======== ESTRATTO DELLA PAGINA ========

Col secondo motivo del ricorso principale, deducendo violazione e/o falsa applicazione della L. n. 212 del 2000, art. 7, comma 3, e del D.P.R. n. 602 del 1973, art. 12, comma 3, oltre che vizio di motivazione, la ricorrente si duole che i giudici d’appello abbiano ritenuto che la cartella impugnata fosse validamente motivata scaturendo dalle dichiarazioni ai sensi del D.P.R. n. 600 del 1973, art. 36 bis, e D.P.R. n. 633 del 1972, art. 54 bis, senza considerare che, stante l’adesione al condono di cui alla L. n. 289 del 2002, art. 9 bis, l’Ufficio non avrebbe potuto agire in base alle dichiarazioni delle liquidazioni, essendo legittimato ad un’iscrizione a ruolo solo da un diniego di condono.

La censura, prescindendo da altre possibili considerazioni (in ogni caso esposte in relazione all’esame dei successivi due motivi), è innanzitutto inammissibile per totale difetto di autosufficienza. In proposito, questa Corte di legittimità si è espressamente e ripetutamente pronunciata evidenziando che, in base al principio di autosufficienza del ricorso per cassazione sancito dall’art. 366 c.p.c., qualora il ricorrente censuri la sentenza di una commissione tributaria regionale sotto il profilo della congruità del giudizio espresso in ordine alla motivazione di un avviso di accertamento – il quale non è atto processuale, bensì amministrativo, la cui motivazione, comprensiva dei presupposti di fatto e delle ragioni giuridiche che lo giustificano, costituisce imprescindibile requisito di legittimità dell’atto stesso -, è necessario, a pena di inammissibilità, che il ricorso riporti testualmente la motivazione di detto atto (o almeno i passi della medesima ritenuti rilevanti ai fini della censura proposta) al fine di consentire alla Corte di cassazione di esprimere il suo giudizio sulla suddetta congruità esclusivamente in base al ricorso medesimo (v. Cass. n. 15867 del 2004 e numerose successive conformi).

Col terzo motivo, deducendo nullità della sentenza per violazione dell’art. 112 c.p.c., violazione e falsa applicazione del D.P.R. n. 602 del 1973, art. 14, oltre che omessa motivazione, la ricorrente principale si duole che i giudici d’appello non si siano pronunciati in ordine alla illegittimità della iscrizione a ruolo stante l’intervenuta adesione al condono L. n. 289 del 2002, ex art. 9 bis, nonostante la ricorrente avesse proposto sul punto apposito motivo di appello e si duole altresì che i giudici della C.T.R. abbiano violato il citato art. 14 confermando la sentenza di primo grado che non aveva rilevato l’illegittimità della liquidazione ex artt. 36 bis e 54 bis, benchè il contribuente avesse presentato istanza di condono costituente dichiarazione novativa del titolo costitutivo di imposta.

======== ESTRATTI DELLE VOCI ========

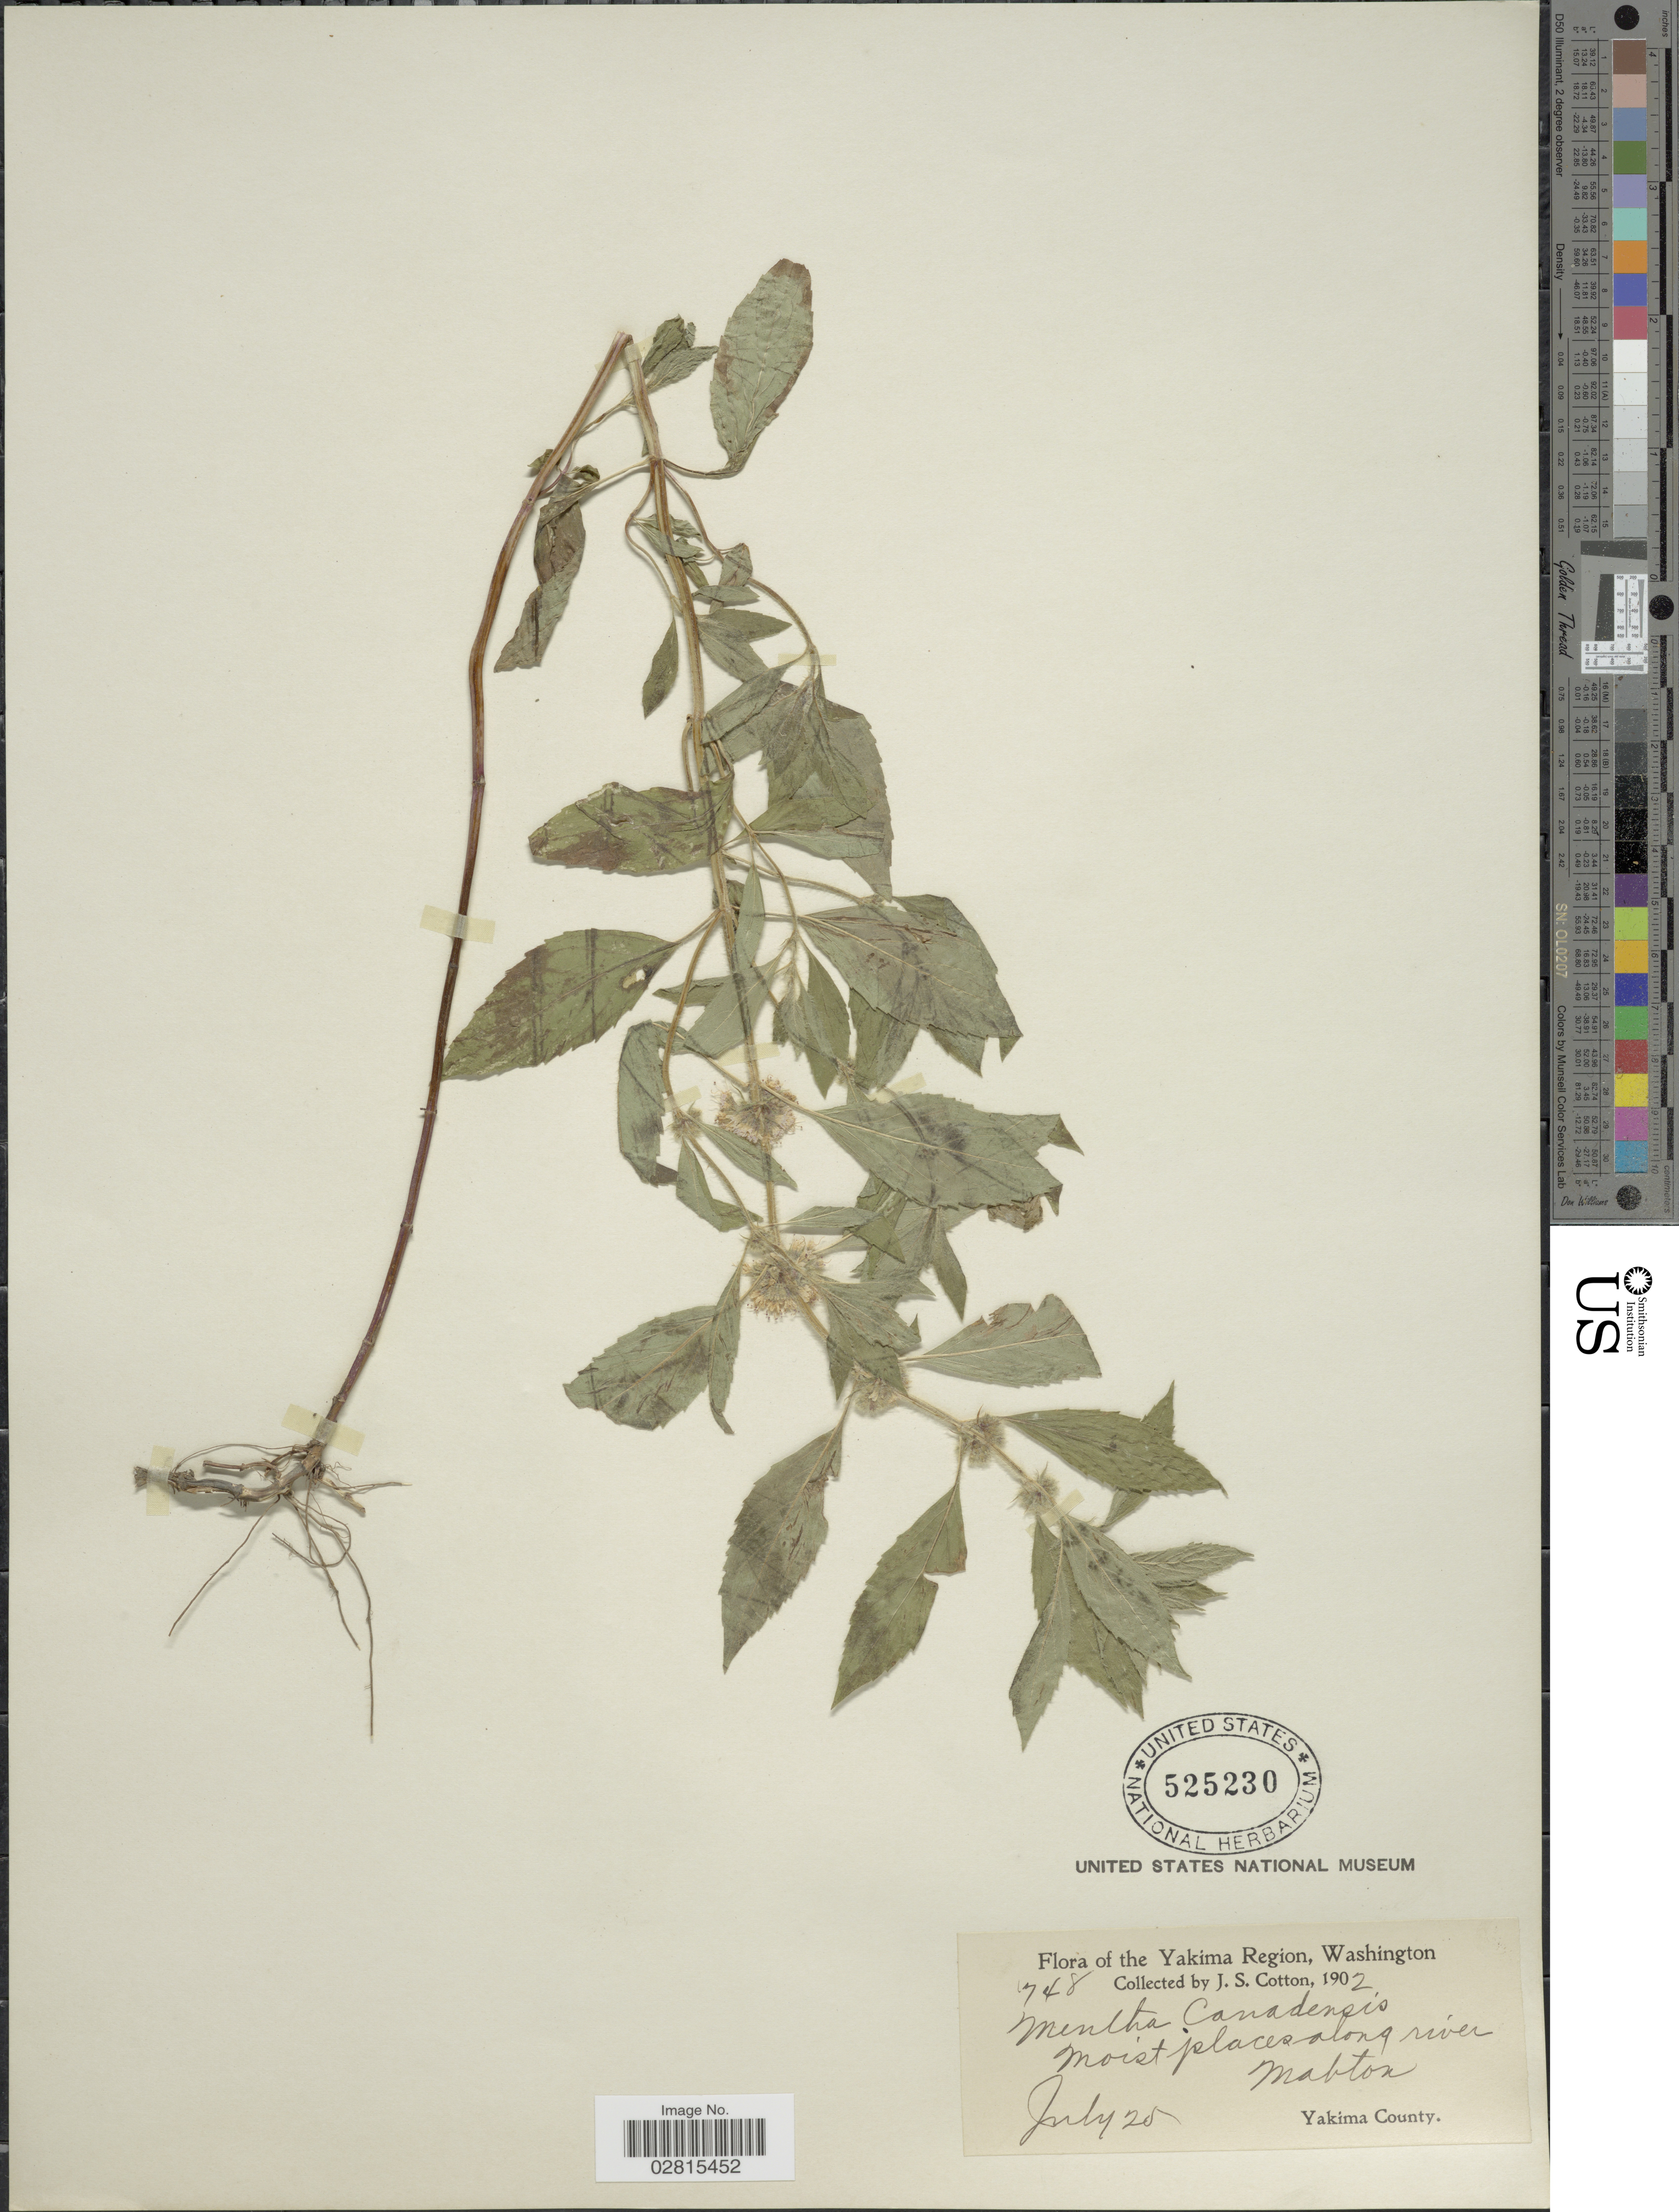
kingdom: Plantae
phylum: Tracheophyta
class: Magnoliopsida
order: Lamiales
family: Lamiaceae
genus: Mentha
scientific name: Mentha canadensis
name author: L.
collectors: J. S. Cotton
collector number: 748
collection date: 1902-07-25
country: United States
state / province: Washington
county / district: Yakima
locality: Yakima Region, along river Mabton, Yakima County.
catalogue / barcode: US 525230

========
======== ESTRATTI DELLE VOCI ========

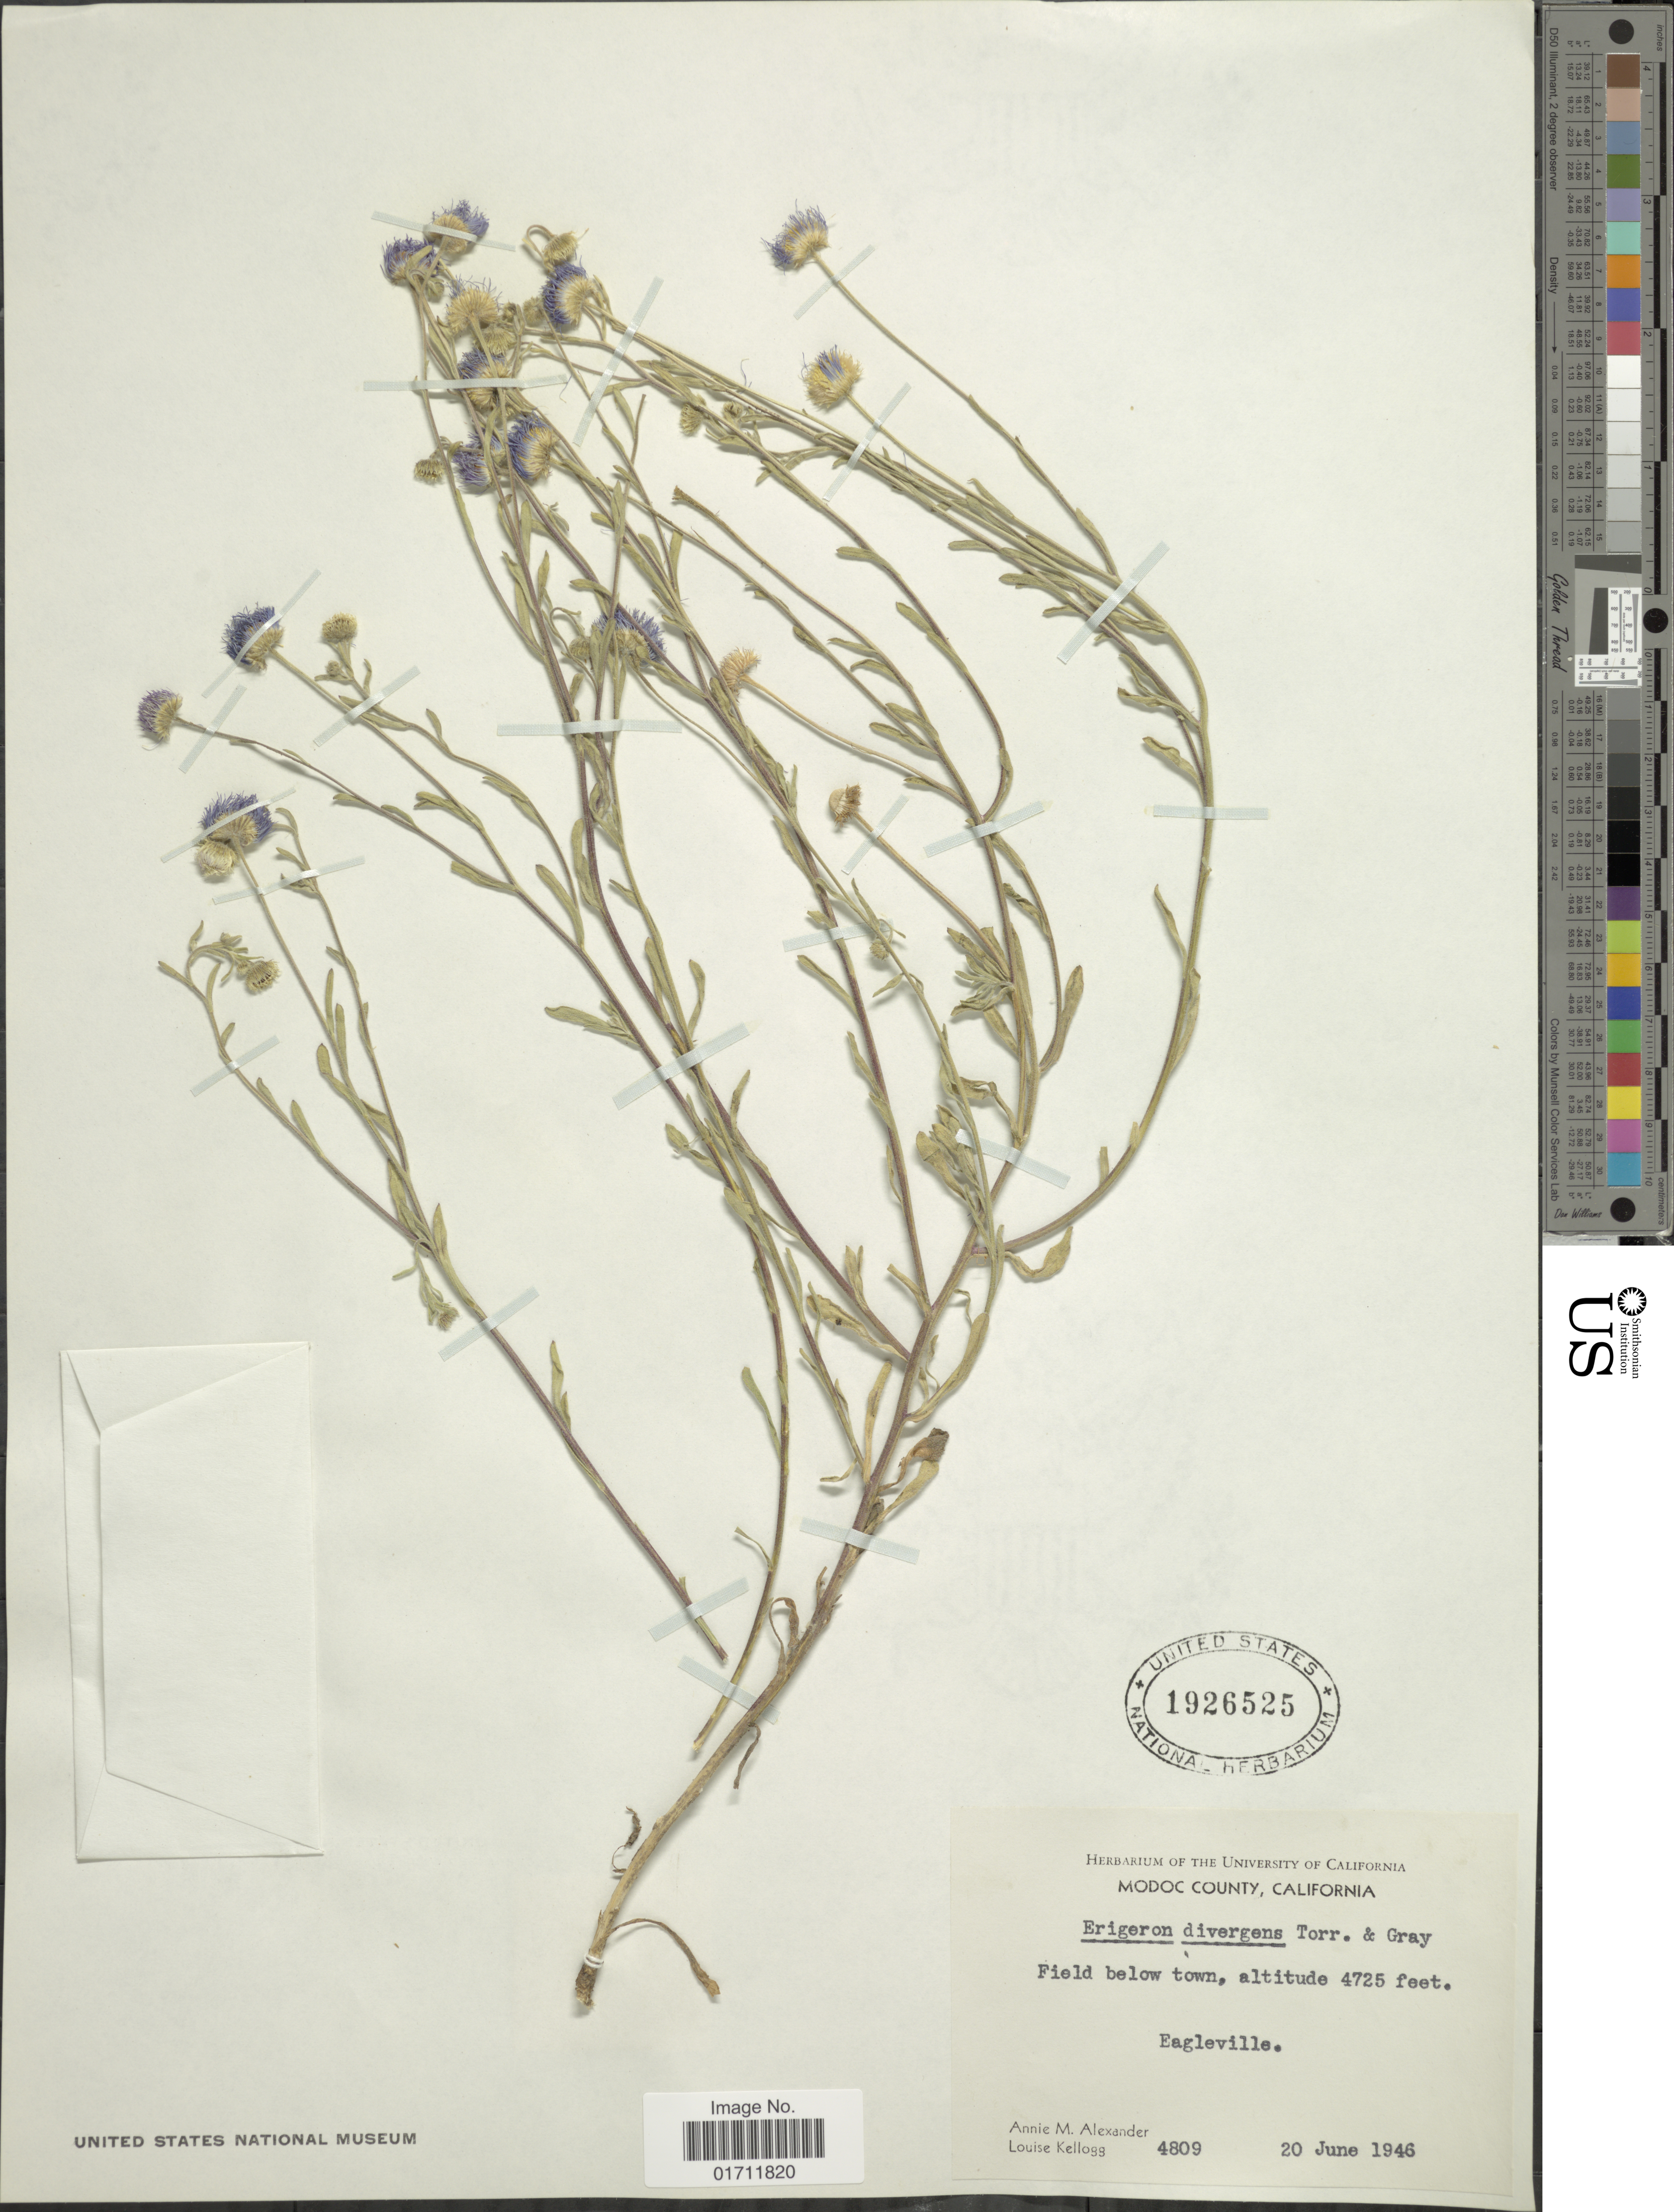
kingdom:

========

__CONSEGNA DELL'ESERCIZIO__
A: Rispondi a queste domande sull'estratto della pagina:
(i) A quale articolo della L. n. 289 del 2002 si riferisce il condono a cui la ricorrente ha aderito?
(ii) Per quale difetto la censura del secondo motivo è innanzitutto inammissibile?
(iii) Quale articolo del codice di procedura civile sancisce il principio di autosufficienza del ricorso per cassazione?
B: Trascrivi dall'estratto della pagina il passo che va da "Col secondo motivo" a "diniego di condono.".

__SOLUZIONI DELL'ESERCIZIO__
A:
(i) All'art. 9 bis.
(ii) Per totale difetto di autosufficienza.
(iii) L'art. 366 c.p.c.

B:
Col secondo motivo del ricorso principale, deducendo violazione e/o falsa applicazione della L. n. 212 del 2000, art. 7, comma 3, e del D.P.R. n. 602 del 1973, art. 12, comma 3, oltre che vizio di motivazione, la ricorrente si duole che i giudici d’appello abbiano ritenuto che la cartella impugnata fosse validamente motivata scaturendo dalle dichiarazioni ai sensi del D.P.R. n. 600 del 1973, art. 36 bis, e D.P.R. n. 633 del 1972, art. 54 bis, senza considerare che, stante l’adesione al condono di cui alla L. n. 289 del 2002, art. 9 bis, l’Ufficio non avrebbe potuto agire in base alle dichiarazioni delle liquidazioni, essendo legittimato ad un’iscrizione a ruolo solo da un diniego di condono.